Once an abnormal situation is identified, the ASSACR is responsible for discovering available services around the user location. This is done thanks to the SNMP protocol and the middleware Kalimucho server side offering such a service; the ASSACR uploads different available services’ profiles and starts semantic service matching that fulfills the user context and preferences according to Equation (1) (Section 4.2). User A is looking for a quality multimedia health service with low cost with implicit constraints: the screen resolution of the smartphone is limited to = 400 × 600, which is less than the document video. Now, studying both local and remote service results and taking into consideration the user preferences, the degree of the similarity is always high if the set of context attributes suggested by the health service and requested by User A is great, no matter the number of attributes provided by the service, but not asked by the client. Three available health services with different modalities with different multimedia contents across User A’s location are as depicted in Figure 20. We used [18] for classifying the relevant interactive services that have a potential benefit. It takes into account the usage domain (the list of devices that the user can access or control in a certain situation or context) to illustrate the multimodality aspect and finds the appropriate device. Table 6 shows the evaluation results, meaning that the service orchestration “Adjusting Insulin Service (User E) + Display Guide1 Video (User E)” is selected as the best orchestration service. This selection is based on the high score compared to other paths because the preference desired by User B is satisfied by two neighbor users (User C and User E), but User E is top classified because of the available laptop resources. The ASSACR plugs in the “Adjusting Insulin Service Client and Display Guide1 Video (User E)” and invokes the service.
In order to support the needs of a dynamically changing context, ASSACR generates reconfiguration files (Reconfig_C_E, Reconfig_E_C) with two semantic equivalent services paths, but with different QoS in order to easily add or remove services at run-time.

5.2.2. Scenario II: User A in a Car using a Car Tablet

A second scenario when a User A uses a car, he or she can use a car tablet for a larger view. User B cannot read his or her personal emails in a car. ASSACR has SNMP attached as the discovery protocol and GPS as the client service. The latter reinitiates the adaptation process, infers the actions of discovering that the available text to speech services are supported by the user location: update Text email service with Text to Speech Encoder/Decoder service. After finding the adequate adaptation services from the cloud and after their selection and integration, the user can follow the email service while using a car. When a user asks for the traffic guide, the ASSACR discovers two map types: a black and white map and a colored map. The ASSACR deploys the second one because of the available resources.

• _Information shown_:
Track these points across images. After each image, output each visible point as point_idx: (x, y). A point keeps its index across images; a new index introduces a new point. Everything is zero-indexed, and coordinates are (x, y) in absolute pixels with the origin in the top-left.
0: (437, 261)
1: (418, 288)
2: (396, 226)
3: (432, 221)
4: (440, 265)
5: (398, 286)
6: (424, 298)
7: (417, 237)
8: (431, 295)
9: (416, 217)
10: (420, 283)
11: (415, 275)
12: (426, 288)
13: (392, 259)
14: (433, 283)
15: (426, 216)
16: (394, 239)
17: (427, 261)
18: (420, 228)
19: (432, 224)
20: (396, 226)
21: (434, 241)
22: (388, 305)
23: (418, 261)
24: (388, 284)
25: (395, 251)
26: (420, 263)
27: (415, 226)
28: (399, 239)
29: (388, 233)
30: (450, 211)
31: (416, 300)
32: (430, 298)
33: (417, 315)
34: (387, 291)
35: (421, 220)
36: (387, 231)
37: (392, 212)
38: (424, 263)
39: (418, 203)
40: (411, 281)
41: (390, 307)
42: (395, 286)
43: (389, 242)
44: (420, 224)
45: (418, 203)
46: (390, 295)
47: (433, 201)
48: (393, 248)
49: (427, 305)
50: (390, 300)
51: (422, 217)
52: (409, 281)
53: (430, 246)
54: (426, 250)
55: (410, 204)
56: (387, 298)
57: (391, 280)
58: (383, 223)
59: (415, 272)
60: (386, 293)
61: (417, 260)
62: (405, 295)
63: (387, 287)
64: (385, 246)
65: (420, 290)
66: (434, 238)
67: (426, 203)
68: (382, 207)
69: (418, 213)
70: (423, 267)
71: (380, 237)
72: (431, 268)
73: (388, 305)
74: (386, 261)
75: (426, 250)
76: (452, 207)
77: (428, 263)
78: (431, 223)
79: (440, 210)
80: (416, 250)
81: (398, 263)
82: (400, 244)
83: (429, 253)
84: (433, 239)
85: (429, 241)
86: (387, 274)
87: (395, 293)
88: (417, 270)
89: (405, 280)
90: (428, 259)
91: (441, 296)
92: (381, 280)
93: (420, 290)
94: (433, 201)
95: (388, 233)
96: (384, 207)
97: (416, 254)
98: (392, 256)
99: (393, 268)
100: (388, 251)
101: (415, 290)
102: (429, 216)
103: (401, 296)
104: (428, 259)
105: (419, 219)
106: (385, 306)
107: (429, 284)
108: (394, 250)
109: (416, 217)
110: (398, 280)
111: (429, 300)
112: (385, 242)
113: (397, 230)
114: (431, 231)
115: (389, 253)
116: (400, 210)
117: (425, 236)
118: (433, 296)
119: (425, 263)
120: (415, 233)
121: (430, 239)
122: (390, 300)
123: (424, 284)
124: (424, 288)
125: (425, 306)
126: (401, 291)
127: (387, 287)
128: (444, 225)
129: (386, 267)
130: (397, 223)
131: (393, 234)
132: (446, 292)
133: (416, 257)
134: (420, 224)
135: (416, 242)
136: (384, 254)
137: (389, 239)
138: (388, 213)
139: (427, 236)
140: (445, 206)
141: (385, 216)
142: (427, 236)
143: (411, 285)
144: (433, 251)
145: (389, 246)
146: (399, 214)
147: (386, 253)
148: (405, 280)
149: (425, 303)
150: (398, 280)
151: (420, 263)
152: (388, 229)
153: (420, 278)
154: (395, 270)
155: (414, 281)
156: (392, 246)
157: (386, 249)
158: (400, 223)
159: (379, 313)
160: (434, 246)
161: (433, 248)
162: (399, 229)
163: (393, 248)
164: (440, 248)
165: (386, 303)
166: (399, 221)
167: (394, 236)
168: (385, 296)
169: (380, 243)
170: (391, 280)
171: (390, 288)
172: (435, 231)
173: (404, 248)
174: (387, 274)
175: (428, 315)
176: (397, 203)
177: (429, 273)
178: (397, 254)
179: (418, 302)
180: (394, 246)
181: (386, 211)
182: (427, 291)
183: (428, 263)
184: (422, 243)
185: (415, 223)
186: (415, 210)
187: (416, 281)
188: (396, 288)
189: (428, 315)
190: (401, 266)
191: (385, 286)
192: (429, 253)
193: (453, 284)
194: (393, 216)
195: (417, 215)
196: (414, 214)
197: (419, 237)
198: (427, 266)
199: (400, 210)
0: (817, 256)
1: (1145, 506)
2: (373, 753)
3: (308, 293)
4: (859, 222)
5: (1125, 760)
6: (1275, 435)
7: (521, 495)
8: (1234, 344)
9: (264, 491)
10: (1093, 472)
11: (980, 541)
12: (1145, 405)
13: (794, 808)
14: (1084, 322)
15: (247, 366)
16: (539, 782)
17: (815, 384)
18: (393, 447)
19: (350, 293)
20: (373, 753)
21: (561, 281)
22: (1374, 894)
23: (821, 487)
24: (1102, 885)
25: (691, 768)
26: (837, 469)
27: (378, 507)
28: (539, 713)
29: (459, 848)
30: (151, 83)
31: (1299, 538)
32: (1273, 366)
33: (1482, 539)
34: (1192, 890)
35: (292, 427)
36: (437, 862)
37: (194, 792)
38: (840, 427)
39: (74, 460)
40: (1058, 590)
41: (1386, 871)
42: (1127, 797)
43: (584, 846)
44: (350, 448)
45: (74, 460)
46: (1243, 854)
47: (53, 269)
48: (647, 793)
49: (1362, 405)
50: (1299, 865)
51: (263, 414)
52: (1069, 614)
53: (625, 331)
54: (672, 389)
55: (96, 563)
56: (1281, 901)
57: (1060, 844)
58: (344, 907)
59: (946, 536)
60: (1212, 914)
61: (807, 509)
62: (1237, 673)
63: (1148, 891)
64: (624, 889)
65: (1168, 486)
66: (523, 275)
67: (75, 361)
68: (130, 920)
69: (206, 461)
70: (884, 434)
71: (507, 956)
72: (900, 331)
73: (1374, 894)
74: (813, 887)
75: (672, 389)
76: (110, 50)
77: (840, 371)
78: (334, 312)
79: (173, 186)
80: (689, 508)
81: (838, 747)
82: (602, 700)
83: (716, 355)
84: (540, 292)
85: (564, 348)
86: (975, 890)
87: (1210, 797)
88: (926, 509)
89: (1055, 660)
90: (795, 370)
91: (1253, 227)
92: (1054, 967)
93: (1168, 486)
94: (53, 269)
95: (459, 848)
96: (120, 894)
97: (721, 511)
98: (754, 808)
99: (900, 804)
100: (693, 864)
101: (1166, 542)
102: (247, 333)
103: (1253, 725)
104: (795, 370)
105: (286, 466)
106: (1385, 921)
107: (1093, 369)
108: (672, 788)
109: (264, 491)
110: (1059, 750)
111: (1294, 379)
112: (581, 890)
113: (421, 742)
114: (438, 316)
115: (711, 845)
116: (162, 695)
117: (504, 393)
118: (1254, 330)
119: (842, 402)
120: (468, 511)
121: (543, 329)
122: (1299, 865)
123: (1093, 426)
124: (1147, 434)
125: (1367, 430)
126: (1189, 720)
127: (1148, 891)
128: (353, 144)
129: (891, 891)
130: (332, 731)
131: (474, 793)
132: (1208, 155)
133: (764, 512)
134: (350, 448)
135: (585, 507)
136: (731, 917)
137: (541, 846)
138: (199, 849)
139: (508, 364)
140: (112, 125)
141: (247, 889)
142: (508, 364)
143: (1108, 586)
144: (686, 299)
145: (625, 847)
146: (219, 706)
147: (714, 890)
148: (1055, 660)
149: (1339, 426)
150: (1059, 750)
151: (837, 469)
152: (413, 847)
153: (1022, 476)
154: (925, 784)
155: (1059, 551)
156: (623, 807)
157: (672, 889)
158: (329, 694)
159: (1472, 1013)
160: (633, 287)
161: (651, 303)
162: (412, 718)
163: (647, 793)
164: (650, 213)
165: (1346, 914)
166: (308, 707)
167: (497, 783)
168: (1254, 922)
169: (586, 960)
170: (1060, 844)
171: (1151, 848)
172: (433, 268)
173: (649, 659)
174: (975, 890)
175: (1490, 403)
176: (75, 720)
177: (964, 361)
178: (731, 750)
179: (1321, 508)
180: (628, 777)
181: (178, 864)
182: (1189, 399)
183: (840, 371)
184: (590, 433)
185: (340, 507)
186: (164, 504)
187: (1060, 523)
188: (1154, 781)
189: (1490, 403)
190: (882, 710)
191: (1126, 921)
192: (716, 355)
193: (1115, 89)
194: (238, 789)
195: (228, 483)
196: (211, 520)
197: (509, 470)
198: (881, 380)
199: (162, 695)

• _Direction_:
Print the part of the service adaptation passage from "In order to support" to "services at run-time.", word for word. The items play no part in this work.

• _Solution to this exercise_:
In order to support the needs of a dynamically changing context, ASSACR generates reconfiguration files (Reconfig_C_E, Reconfig_E_C) with two semantic equivalent services paths, but with different QoS in order to easily add or remove services at run-time.